Aqui deixa de estar em causa a estratégia defensiva de um arguido específico. A questão é estrutural. Exigir que um advogado assuma a responsabilidade técnica de um julgamento desta dimensão após 10 dias de preparação não é rigor processual, é ficção. Nenhum profissional sério pode, nesse intervalo, dominar a prova documental, os despachos, os recursos intercalares, as decisões instrutórias e a teia de factos imputados a 21 arguidos.
A advogada afirmou em tribunal que não é “figurante” e que “fazer justiça não é fazer número”. A frase é mais do que retórica. O patrocínio forense não é uma formalidade administrativa para cumprir calendário. É um direito fundamental de defesa consagrado constitucionalmente. Transformá-lo num ritual apressado compromete não apenas o arguido, mas a própria legitimidade da decisão que venha a ser proferida.

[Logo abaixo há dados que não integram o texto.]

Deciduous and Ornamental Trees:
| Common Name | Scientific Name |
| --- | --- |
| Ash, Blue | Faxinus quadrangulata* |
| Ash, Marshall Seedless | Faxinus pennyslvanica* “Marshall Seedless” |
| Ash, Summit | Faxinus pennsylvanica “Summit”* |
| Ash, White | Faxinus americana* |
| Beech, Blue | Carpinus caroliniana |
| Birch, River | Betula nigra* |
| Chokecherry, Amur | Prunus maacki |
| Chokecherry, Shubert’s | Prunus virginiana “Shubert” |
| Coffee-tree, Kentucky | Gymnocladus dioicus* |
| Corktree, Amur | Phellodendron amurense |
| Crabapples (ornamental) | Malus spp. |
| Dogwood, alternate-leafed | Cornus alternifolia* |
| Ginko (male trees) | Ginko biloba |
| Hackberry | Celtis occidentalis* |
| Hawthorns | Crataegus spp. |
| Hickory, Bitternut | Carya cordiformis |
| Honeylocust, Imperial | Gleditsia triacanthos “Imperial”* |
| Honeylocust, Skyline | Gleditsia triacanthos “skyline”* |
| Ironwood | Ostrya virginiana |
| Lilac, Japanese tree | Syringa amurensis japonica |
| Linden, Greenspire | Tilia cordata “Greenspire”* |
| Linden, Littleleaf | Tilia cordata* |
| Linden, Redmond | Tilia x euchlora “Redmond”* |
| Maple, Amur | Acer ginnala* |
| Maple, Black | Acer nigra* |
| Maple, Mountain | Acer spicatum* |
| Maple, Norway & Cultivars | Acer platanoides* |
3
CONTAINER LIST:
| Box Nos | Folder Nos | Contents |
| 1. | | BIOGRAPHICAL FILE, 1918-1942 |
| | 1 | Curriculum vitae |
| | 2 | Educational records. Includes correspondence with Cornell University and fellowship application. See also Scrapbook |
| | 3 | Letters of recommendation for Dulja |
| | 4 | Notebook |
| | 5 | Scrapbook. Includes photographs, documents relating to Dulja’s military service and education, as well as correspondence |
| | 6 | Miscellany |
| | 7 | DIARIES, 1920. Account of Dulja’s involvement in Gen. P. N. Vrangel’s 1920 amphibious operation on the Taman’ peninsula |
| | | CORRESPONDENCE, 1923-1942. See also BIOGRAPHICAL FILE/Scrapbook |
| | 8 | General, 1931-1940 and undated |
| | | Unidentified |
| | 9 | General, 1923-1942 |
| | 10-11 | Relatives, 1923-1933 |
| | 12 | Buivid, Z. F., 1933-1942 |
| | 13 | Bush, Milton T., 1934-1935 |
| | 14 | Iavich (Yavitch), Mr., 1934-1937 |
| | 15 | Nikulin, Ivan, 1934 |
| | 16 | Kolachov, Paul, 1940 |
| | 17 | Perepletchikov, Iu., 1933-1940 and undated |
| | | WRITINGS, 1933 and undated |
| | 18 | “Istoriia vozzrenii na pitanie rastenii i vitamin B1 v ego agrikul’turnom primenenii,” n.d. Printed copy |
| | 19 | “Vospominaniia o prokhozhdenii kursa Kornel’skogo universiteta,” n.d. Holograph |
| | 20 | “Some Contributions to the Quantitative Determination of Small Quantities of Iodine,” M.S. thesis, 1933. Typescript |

Ao insistir num prazo manifestamente inexequível, o tribunal corre o risco de produzir um paradoxo: em nome da celeridade, cria-se nova instabilidade. Porque, perante condições impraticáveis, o mais provável é que novas renúncias ocorram. E cada renúncia gera mais atraso.
O processo Marquês será estudado no futuro não apenas pelo conteúdo das acusações, mas como exemplo das dificuldades do sistema em gerir megaprocessos. Entre o direito à defesa efetiva e a necessidade de evitar expedientes dilatórios, a justiça não pode optar pela solução mais frágil: fingir que 10 dias bastam para compreender centenas de milhares de páginas.
Este tipo de decisão de uma juiza não deixa de ser estranho, num sistema que nunca antes teve pressa para nada. Neste caso, até parece que a pressa não se destina a produzir justiça, apenas nulidades.